Questions on the material:
(a) Reproduce the portion of the passage on cognition in middle childhood that begins with the words containing "By calling this" and ends with "stage, formal operations.".
(b) Write the next part of the passage on cognition in middle childhood, picking up after its final sentence.

7.2 Cognition in Middle Childhood

Learning is rapid in childhood. Young children’s brains are continually growing and their cognitive abilities become more sophisticated. As you read at the beginning of this chapter, by age 11 some children can beat their elders at chess, while others play music that adults pay to hear, publish poems, or solve complex math problems in their heads. In fact, during these years, children can learn almost anything. Adults need to decide how and what to teach. Theories and practices differ, as you will see.

Piaget and Middle Childhood

Piaget called the cognition of middle childhood concrete operational thought, characterized by concepts that enable children to use logic. Operational comes from the Latin word operare, “to work; to produce.”

By calling this period “operational,” Piaget emphasized productive thinking. The 6- to 11-year-old school-age child, no longer limited by egocentrism and static reasoning, performs logical operations. However, thinking at this stage is concrete—that is, logic is applied to visible, tangible, real things, not to abstractions, which are understood at the next stage, formal operations.

A Hierarchy of CategoriesAn example of concrete thinking is classification, the organization of things into groups (or categories or classes) according to some characteristic that they share. For example, children may sort their building blocks by shapes (squares, triangles, rectangles) or sort their Smarties by colour before eating them. Other common classes are people and animals. Each class includes some elements and excludes others, and each is part of a hierarchy.

Piaget devised many experiments to reveal children’s understanding of classification. For example, in one study, an examiner showed a child a bunch of nine flowers—seven yellow daisies and two white roses (revised and published in Piaget et al., 2001). The examiner made sure the child knew the words “flowers,” “daisies,” and “roses.” Then the examiner asked, “Are there more daisies or more flowers?” Until about age 7, most children say, “More daisies.” Young children offer no justification for their answers, but some 6- or 7-year-olds explain that “there are more yellow ones than white ones” or that “because daisies are daisies, they aren’t flowers” (Piaget et al., 2001). By age 8, most children can classify correctly: “More flowers than daisies,” they say, and they can explain why they think so.

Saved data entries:

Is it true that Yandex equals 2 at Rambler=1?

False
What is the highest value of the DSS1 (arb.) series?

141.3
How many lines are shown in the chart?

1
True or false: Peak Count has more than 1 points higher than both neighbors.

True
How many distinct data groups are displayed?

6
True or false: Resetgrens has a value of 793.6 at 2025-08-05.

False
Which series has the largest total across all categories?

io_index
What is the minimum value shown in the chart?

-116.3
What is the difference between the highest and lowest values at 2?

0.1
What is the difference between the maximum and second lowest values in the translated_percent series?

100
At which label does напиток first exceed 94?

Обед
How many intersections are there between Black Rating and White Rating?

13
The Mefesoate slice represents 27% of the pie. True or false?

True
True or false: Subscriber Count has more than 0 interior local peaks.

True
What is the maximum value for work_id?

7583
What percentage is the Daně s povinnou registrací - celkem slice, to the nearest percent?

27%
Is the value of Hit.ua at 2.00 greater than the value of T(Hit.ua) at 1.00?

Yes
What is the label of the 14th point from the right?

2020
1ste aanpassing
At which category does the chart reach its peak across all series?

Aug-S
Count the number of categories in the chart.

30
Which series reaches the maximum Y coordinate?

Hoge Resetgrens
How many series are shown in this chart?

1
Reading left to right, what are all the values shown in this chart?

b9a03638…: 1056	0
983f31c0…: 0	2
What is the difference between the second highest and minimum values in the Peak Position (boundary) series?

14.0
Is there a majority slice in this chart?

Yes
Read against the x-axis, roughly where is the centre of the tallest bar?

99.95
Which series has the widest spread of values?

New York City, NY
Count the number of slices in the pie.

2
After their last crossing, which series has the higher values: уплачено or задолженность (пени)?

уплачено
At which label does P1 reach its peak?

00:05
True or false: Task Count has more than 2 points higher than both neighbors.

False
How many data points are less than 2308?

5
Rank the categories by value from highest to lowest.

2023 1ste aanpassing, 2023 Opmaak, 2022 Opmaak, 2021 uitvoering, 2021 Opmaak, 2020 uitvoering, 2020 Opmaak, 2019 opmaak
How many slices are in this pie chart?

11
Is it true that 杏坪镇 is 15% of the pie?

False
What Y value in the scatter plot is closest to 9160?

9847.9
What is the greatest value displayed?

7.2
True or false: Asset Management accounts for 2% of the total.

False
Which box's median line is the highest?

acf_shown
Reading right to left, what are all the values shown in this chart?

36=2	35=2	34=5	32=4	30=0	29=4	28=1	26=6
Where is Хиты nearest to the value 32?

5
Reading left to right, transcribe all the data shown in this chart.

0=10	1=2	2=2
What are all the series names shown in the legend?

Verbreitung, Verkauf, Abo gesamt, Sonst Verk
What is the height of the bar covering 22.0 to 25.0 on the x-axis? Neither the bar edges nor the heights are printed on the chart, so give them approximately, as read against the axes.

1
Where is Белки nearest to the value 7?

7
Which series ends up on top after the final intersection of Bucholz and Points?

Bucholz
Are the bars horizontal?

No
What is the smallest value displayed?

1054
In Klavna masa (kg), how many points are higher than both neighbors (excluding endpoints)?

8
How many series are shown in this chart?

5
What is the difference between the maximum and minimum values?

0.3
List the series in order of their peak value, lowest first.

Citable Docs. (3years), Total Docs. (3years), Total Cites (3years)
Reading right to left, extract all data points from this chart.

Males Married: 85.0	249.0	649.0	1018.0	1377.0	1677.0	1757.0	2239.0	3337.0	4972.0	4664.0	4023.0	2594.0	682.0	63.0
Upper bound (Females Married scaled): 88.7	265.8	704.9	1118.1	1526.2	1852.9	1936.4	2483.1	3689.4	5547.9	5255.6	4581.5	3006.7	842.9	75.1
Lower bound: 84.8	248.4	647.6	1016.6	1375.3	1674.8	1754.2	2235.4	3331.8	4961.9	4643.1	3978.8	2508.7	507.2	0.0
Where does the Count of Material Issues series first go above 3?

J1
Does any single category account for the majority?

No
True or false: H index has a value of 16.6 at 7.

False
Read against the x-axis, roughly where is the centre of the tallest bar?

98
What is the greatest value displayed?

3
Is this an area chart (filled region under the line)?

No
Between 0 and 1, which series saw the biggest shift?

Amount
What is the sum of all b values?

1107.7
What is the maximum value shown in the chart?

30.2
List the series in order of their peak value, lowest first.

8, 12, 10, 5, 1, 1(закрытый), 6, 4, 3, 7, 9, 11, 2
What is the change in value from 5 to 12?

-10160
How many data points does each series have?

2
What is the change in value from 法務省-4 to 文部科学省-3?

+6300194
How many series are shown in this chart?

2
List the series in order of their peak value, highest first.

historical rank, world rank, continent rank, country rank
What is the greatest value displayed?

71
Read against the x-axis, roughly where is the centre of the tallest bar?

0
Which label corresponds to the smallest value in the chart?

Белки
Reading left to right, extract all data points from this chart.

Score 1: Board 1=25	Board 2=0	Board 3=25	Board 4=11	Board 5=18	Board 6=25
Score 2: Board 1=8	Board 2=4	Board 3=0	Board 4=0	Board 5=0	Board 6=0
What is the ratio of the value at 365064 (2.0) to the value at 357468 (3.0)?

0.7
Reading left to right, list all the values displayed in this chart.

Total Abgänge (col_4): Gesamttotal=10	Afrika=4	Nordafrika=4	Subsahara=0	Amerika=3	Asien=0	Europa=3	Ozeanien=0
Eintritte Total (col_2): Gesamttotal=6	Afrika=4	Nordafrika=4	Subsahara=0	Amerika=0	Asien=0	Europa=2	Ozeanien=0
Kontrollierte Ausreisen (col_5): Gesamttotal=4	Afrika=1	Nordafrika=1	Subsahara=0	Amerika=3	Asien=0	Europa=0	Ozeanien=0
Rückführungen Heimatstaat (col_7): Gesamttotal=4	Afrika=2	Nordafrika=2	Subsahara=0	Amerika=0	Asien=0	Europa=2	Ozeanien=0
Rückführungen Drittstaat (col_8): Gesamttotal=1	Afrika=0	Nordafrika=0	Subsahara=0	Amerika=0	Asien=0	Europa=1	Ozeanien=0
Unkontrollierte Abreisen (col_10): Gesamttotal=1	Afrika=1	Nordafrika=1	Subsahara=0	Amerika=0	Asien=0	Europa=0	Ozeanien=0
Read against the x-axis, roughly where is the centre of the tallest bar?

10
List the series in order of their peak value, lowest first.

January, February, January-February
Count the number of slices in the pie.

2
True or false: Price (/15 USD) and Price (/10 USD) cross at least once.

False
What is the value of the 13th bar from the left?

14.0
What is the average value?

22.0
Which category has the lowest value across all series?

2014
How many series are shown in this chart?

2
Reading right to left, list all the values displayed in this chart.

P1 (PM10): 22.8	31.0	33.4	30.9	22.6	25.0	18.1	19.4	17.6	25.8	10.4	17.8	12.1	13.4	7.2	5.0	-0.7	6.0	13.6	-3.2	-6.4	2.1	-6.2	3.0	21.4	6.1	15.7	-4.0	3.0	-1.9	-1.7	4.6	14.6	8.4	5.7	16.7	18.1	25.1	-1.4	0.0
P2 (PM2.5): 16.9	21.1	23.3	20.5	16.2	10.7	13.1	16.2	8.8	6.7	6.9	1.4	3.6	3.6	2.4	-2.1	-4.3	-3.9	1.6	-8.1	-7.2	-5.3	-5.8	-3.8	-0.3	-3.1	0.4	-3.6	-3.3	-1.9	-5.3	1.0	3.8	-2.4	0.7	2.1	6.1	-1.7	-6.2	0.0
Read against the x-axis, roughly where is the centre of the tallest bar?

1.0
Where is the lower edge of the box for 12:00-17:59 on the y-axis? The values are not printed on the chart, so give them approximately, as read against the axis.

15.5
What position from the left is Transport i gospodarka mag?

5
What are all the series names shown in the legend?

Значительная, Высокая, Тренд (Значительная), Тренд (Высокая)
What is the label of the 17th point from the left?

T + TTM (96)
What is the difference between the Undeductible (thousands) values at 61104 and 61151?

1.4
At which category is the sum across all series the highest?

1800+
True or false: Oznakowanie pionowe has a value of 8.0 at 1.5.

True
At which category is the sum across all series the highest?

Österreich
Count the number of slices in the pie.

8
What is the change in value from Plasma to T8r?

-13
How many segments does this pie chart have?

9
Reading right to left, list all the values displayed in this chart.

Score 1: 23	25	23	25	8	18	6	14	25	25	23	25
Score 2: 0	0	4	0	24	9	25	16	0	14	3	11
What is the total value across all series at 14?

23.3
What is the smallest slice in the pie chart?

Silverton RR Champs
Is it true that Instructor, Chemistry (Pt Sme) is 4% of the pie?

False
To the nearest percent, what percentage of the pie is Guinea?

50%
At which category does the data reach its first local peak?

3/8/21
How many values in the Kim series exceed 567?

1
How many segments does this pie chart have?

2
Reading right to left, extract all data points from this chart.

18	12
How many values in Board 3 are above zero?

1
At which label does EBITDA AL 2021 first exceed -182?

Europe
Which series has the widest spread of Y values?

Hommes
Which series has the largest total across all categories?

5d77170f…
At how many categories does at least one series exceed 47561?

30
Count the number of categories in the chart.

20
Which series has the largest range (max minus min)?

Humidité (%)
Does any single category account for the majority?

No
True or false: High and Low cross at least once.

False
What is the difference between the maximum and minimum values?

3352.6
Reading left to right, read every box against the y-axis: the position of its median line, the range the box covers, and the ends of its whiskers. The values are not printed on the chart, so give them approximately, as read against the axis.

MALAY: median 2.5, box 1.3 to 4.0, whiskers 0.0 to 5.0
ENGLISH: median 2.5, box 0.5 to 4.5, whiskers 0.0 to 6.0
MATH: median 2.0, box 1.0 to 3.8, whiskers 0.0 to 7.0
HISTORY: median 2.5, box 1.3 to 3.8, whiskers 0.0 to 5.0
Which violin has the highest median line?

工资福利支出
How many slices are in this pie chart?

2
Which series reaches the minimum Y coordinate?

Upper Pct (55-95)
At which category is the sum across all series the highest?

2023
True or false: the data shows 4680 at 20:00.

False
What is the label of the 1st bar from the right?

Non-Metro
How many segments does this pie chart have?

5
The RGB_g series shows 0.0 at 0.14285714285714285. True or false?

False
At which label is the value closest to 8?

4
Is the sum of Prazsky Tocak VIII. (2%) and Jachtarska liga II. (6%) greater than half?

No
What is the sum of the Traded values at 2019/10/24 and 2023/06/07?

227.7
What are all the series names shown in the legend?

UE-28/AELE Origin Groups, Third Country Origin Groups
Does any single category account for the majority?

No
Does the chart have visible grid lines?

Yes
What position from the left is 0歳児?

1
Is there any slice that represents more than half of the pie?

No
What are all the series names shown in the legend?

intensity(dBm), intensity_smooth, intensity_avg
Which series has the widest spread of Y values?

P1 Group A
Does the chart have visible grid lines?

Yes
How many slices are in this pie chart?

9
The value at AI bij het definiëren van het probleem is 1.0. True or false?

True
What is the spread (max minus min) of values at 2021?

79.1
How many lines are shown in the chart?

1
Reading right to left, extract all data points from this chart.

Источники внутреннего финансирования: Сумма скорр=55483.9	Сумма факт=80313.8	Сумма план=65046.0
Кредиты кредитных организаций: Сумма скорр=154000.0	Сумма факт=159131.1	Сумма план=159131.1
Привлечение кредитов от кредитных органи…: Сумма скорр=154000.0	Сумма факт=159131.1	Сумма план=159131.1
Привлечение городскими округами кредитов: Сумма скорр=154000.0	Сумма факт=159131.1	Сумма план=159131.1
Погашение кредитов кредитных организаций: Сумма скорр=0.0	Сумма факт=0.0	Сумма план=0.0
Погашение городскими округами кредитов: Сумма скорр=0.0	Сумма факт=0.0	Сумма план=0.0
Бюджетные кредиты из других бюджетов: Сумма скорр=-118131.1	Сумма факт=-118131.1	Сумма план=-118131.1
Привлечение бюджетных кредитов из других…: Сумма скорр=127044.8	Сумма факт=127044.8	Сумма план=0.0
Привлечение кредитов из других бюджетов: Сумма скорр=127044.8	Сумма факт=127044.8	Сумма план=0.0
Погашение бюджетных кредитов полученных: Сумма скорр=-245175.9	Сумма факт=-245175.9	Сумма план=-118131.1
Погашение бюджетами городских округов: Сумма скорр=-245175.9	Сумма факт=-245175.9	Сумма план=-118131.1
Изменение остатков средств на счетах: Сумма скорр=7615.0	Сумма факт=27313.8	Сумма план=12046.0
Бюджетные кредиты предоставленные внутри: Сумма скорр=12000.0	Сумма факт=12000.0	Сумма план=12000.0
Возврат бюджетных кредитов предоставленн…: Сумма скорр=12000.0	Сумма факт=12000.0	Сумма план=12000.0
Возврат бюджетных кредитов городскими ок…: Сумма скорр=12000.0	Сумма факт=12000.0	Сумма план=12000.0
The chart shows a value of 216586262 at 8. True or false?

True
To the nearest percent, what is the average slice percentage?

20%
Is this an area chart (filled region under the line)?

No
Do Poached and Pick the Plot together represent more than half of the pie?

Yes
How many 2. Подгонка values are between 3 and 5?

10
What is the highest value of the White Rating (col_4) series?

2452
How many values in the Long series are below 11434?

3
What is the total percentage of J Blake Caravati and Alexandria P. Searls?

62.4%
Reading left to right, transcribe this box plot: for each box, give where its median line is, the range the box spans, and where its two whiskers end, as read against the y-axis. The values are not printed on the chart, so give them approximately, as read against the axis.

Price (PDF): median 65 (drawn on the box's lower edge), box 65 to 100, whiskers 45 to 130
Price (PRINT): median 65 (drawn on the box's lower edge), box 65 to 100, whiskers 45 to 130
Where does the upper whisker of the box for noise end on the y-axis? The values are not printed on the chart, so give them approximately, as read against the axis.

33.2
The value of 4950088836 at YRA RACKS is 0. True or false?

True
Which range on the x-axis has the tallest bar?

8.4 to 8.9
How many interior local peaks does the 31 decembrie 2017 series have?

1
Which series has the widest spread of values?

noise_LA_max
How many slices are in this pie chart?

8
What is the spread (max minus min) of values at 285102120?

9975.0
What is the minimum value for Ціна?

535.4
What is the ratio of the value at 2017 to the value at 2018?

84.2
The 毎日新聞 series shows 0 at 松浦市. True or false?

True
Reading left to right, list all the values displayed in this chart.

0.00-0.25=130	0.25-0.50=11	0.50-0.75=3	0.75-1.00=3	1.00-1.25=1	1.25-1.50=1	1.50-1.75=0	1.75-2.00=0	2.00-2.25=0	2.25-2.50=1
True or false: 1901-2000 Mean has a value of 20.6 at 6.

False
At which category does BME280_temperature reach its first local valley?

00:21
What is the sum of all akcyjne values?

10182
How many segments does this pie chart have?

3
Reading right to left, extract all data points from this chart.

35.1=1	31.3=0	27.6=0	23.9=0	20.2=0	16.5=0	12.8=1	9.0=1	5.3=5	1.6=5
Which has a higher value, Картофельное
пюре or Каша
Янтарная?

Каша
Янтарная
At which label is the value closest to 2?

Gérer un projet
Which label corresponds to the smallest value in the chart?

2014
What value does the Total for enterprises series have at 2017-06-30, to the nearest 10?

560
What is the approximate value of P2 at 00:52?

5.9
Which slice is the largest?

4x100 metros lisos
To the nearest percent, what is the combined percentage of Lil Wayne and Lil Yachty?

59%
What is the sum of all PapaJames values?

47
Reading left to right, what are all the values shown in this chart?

Answers below:
(a)
By calling this period “operational,” Piaget emphasized productive thinking. The 6- to 11-year-old school-age child, no longer limited by egocentrism and static reasoning, performs logical operations. However, thinking at this stage is concrete—that is, logic is applied to visible, tangible, real things, not to abstractions, which are understood at the next stage, formal operations.

(b)
Math ConceptsAnother logical concept is seriation, the understanding that things can be arranged in a logical series, such as from smallest to biggest. Seriation is crucial for using the alphabet or the number sequence (not merely memorizing, which younger children can do). By age 5 years, most children can count up to 100, but they cannot correctly estimate where any particular two-digit number would be placed on a line that starts at 0 and ends at 100. Generally, children can do this by age 8 (Meadows, 2006).

Science Project Concrete operational 12-year-olds, like the girls shown here in a Toronto-area school, can be logical about anything they see, hear, or touch. Their science experiment—figuring out how to carry construction materials from the ground to the roof of the school—involves building elevators from Popsicle sticks, straws, tape, glue, and wood. As they work together to solve this problem, the girls discover what works and what doesn’t, document why, and make changes as a result of their discoveries.

PETER POWER/TORONTO STAR VIA GETTY IMAGES

Concrete operational thinking allows children to understand math operations. For example, once children understand conservation (explained in Chapter 5), they realize that 12 + 3 = 3 + 12, and that 15 is always 15. Reversibility allows the realization that if 5 × 3 = 15, then 15 divided by 3 must be 5.

Although Piaget was mistaken, there is no sudden shift between preoperational and concrete operational logic, his experiments revealed that, after about age 6, children use mental categories and subcategories more flexibly and inductively. They are less egocentric and more advanced as thinkers, and are operational in ways that younger children are not (Meadows, 2006).

Vygotsky and Middle Childhood

Like Piaget, Vygotsky felt that educators should consider thought processes, not just the outcomes. He recognized that younger children are confused by some concepts that older children understand because they have not yet learned to process the ideas.

The Role of InstructionUnlike Piaget, Vygotsky regarded instruction as crucial to cognitive development (Vygotsky, 1934/1994). He thought that experts such as teachers and parents who have more advanced skills and knowledge can help children transition from potential development to actualization. Through the use of guided participation and scaffolding, children move through the zone of proximal development to eventually acquire the necessary skills and knowledge, as explained in Chapters 1 and 5.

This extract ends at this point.